Complex fraction represents a fraction where numerator, denominator or both numerator and denominator contains fraction. For example:
\(\displaystyle \frac{^1/_2}{3}\) (Numerator is a fraction)
\(\displaystyle \frac{2}{^1/_3}\) (Denominator is a fraction)
\(\displaystyle \frac{^1/_2}{^1/_3}\) (Numerator and Denominator are both fractions)
Operation with complex fractions should be handled in the same way as with simple fractions. First, convert complex fraction to its lowest term. Following are rules to convert complex fractions to simple fractions -
1) Write a fraction in division form
\(\displaystyle \frac{^1/_2}{3}\) can be expressed as \(\displaystyle \frac{1}{2} \div 3\)
\(\displaystyle\frac{2}{^1/_3}\) can be expressed as \(\displaystyle 2 \div \frac{1}{3}\)
\(\displaystyle \frac{^1/_2}{^1/_3}\) can be expressed as \(\displaystyle \frac{1}{2} \div \frac{1}{3} \)

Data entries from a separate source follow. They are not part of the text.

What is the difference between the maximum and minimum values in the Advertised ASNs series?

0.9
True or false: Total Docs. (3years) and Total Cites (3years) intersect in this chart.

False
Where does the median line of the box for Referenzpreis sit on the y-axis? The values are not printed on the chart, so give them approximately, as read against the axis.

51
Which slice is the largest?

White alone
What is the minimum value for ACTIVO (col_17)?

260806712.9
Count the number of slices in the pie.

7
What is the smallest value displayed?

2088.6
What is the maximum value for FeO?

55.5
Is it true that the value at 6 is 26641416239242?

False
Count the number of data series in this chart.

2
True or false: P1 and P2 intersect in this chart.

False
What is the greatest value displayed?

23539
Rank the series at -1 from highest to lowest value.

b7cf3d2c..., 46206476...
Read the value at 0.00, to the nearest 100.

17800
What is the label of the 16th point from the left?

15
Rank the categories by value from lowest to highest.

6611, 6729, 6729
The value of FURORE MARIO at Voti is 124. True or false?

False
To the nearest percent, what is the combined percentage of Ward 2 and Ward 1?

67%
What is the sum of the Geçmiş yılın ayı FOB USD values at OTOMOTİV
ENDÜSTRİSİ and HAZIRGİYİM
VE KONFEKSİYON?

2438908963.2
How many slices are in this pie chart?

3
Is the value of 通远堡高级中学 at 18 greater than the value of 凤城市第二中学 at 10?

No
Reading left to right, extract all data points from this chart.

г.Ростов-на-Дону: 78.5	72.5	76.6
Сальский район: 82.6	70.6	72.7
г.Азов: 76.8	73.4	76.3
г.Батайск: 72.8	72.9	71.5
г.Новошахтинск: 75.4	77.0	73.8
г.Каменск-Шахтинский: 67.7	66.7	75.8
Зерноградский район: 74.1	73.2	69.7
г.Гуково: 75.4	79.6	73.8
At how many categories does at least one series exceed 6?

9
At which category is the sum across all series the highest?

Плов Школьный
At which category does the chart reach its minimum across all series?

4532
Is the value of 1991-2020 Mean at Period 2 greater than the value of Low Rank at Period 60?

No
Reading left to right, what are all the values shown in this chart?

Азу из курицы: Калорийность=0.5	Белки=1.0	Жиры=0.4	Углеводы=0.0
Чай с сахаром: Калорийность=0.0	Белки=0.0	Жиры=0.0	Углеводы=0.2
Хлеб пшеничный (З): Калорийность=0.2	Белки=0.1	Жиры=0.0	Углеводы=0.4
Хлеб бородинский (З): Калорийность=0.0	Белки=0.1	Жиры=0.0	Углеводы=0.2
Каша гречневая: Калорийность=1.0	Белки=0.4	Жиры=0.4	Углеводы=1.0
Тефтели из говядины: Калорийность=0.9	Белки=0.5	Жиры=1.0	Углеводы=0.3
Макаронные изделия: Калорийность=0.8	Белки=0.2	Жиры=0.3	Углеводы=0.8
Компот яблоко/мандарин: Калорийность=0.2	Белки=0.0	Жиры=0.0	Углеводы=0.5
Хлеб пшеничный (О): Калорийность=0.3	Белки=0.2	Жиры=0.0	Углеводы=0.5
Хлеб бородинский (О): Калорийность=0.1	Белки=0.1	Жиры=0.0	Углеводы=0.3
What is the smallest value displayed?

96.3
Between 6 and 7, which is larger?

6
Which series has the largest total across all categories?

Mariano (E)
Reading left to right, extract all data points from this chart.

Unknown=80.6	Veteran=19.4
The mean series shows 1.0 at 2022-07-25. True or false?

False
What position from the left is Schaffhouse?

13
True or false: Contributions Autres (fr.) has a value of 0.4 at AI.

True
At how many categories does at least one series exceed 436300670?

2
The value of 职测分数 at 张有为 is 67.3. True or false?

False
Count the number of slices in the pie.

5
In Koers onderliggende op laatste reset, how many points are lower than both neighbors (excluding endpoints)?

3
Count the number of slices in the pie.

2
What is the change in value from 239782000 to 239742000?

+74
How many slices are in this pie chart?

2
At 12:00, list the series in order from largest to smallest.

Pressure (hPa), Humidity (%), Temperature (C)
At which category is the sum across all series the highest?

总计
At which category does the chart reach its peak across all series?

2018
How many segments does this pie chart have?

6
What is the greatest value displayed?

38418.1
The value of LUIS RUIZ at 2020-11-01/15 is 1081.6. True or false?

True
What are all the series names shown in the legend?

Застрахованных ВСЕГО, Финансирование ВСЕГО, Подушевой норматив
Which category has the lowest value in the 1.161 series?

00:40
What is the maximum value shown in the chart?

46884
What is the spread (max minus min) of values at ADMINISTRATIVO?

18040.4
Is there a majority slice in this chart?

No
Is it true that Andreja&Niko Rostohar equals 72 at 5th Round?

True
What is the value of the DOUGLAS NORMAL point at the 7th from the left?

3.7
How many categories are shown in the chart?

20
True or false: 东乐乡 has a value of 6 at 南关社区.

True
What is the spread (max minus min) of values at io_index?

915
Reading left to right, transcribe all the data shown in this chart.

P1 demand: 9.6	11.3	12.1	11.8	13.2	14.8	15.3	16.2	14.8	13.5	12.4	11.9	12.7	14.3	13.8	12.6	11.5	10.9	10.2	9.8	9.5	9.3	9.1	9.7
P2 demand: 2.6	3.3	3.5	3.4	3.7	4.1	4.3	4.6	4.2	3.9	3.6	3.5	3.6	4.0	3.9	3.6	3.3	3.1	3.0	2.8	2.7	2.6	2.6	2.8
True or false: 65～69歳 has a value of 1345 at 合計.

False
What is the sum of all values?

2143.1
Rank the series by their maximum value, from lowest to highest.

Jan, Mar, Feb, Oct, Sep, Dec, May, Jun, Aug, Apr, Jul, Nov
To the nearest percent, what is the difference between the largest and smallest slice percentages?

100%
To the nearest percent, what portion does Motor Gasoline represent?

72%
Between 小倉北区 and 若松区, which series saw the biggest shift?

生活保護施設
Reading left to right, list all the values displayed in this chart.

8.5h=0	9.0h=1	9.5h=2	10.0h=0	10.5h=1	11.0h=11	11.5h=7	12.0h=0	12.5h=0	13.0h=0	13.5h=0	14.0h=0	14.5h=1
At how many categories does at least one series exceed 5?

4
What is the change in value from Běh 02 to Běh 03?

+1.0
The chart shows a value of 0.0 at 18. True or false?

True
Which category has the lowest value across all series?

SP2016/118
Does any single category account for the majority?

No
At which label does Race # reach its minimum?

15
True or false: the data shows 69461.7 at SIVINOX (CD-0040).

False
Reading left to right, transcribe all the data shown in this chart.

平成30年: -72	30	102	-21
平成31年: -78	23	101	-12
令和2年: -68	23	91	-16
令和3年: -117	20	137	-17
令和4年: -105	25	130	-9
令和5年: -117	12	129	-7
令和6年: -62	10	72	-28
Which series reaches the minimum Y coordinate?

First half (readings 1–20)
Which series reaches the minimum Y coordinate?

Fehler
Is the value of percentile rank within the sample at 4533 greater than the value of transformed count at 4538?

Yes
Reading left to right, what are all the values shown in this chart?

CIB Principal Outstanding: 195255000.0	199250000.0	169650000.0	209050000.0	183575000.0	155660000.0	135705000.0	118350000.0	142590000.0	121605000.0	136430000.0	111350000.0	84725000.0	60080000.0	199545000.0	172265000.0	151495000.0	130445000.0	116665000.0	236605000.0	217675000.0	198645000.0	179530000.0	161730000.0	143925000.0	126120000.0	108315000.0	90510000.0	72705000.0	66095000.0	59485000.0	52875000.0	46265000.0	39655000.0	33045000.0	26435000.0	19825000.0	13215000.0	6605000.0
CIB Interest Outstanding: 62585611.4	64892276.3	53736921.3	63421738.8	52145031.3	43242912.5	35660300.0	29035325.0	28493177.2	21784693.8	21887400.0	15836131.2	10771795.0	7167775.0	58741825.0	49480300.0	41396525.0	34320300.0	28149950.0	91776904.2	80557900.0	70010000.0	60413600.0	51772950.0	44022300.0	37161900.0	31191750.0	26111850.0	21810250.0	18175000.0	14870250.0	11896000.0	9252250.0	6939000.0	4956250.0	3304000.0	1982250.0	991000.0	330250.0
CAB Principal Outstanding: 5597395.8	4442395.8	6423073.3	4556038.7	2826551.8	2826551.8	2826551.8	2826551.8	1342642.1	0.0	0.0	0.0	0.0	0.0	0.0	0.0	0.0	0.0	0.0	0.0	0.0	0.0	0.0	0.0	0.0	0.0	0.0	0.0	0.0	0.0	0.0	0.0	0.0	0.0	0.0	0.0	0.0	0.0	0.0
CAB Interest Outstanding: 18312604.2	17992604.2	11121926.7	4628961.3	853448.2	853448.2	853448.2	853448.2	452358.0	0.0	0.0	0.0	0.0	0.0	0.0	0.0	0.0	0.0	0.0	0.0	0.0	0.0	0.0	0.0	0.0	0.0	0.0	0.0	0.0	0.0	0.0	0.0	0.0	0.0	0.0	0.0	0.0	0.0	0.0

2) Change the division sign to multiplication and invert the denominator. i.e. inverting the fraction that occurs on the right side of the division sign.
\(\displaystyle \frac{1}{2} \div 3\) \(\displaystyle = \frac{1}{2} \times \frac{1}{3} = \frac{1}{6}\)
\(\displaystyle 2 \div \frac{1}{3} = 2\times3 = 6\)
\(\displaystyle \frac{1}{2} \div \frac{1}{3} =\frac{1}{2} \times 3 = \frac{3}{2}\)
Let’s perform a few arithmetic operations with complex fractions.
Addition:
\(\displaystyle \frac{^1/_2}{3} + \frac{2}{^1/_3} = \frac{1}{6} + \frac{6}{1}\)
Now complex fraction is reduced to simple fraction. Add two simple fractions by making the denominator of both the fractions equal.
\(\displaystyle \frac{1}{6} + \frac{6\times6}{1\times6} = \frac{1}{6} + \frac{36}{6} = \frac{37}{6}\)
Multiplication:
\(\displaystyle \frac{^1/_2}{3} \times \frac{2}{^1/_3} = \frac{1}{6} \times \frac{6}{1} = 1\)
Division:
\(\displaystyle \frac{^1/_2}{3} \div \frac{2}{^1/_3} = \frac{1}{6} \div \frac{6}{1} = \frac{1}{36}\)
Point to remember - Reduce complex fraction to simple fraction before performing any operation on it.
Applying Compound Fractions to Real Life
Complex fractions may seem abstract, but they are quite useful in real life. For example, in cooking, a recipe might require half of \( \frac{3}{4} \) cup of sugar, leading to a compound fraction. Understanding how to simplify these can quickly help you figure out that you need \( \frac{3}{8} \) cup of sugar.
Another practical application is in measurements and constructions where dimensions might be given in fractions, and calculations require further division or multiplication of these fractional measures. Being fluent in simplifying compound fractions can save time and reduce errors in such tasks.